Express the lines of the material below as a numbered list. Start at the line holding "pose: elev=106.0 azim=2.1", end at the line holding "Dot at: (263, 218)", include both, and leave out blank lines.

**Materials provided**:
----
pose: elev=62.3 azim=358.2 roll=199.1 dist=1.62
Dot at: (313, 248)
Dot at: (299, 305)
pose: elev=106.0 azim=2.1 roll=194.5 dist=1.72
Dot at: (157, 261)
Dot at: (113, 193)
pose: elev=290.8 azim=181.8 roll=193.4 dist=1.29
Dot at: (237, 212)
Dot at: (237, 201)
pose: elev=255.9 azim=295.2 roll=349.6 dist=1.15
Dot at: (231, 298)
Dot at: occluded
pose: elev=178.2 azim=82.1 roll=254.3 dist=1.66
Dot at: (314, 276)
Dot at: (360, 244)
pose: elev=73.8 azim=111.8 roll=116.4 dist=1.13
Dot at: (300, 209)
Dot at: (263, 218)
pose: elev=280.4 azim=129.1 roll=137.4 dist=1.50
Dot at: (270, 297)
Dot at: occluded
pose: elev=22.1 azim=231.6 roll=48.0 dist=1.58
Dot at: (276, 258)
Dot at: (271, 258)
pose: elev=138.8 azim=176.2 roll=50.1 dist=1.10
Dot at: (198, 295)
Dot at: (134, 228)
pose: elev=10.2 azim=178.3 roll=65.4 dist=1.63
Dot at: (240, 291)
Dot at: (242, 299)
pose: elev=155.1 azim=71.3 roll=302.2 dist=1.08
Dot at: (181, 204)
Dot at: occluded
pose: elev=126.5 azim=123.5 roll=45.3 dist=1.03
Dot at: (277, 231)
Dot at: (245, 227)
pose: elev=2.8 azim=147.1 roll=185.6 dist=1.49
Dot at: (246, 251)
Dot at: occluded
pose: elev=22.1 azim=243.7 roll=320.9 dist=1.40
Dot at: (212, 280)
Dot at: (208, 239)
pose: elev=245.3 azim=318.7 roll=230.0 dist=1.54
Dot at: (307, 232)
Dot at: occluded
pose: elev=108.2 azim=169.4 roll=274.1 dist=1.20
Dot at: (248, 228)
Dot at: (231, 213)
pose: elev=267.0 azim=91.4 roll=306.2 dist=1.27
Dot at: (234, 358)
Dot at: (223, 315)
----
**Reply**:
1. pose: elev=106.0 azim=2.1 roll=194.5 dist=1.72
2. Dot at: (157, 261)
3. Dot at: (113, 193)
4. pose: elev=290.8 azim=181.8 roll=193.4 dist=1.29
5. Dot at: (237, 212)
6. Dot at: (237, 201)
7. pose: elev=255.9 azim=295.2 roll=349.6 dist=1.15
8. Dot at: (231, 298)
9. Dot at: occluded
10. pose: elev=178.2 azim=82.1 roll=254.3 dist=1.66
11. Dot at: (314, 276)
12. Dot at: (360, 244)
13. pose: elev=73.8 azim=111.8 roll=116.4 dist=1.13
14. Dot at: (300, 209)
15. Dot at: (263, 218)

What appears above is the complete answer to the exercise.